All lines from the one with "SAUDE E BEM ESTAR" through the end of the records below are to be given again exactly, and nothing else.

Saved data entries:
====================

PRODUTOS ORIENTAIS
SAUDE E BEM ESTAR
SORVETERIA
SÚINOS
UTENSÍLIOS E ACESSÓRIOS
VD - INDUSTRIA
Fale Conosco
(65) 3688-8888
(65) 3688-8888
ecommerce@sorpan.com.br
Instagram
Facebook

====================

### TASK OUTPUT
SAUDE E BEM ESTAR
SORVETERIA
SÚINOS
UTENSÍLIOS E ACESSÓRIOS
VD - INDUSTRIA
Fale Conosco
(65) 3688-8888
(65) 3688-8888
ecommerce@sorpan.com.br
Instagram
Facebook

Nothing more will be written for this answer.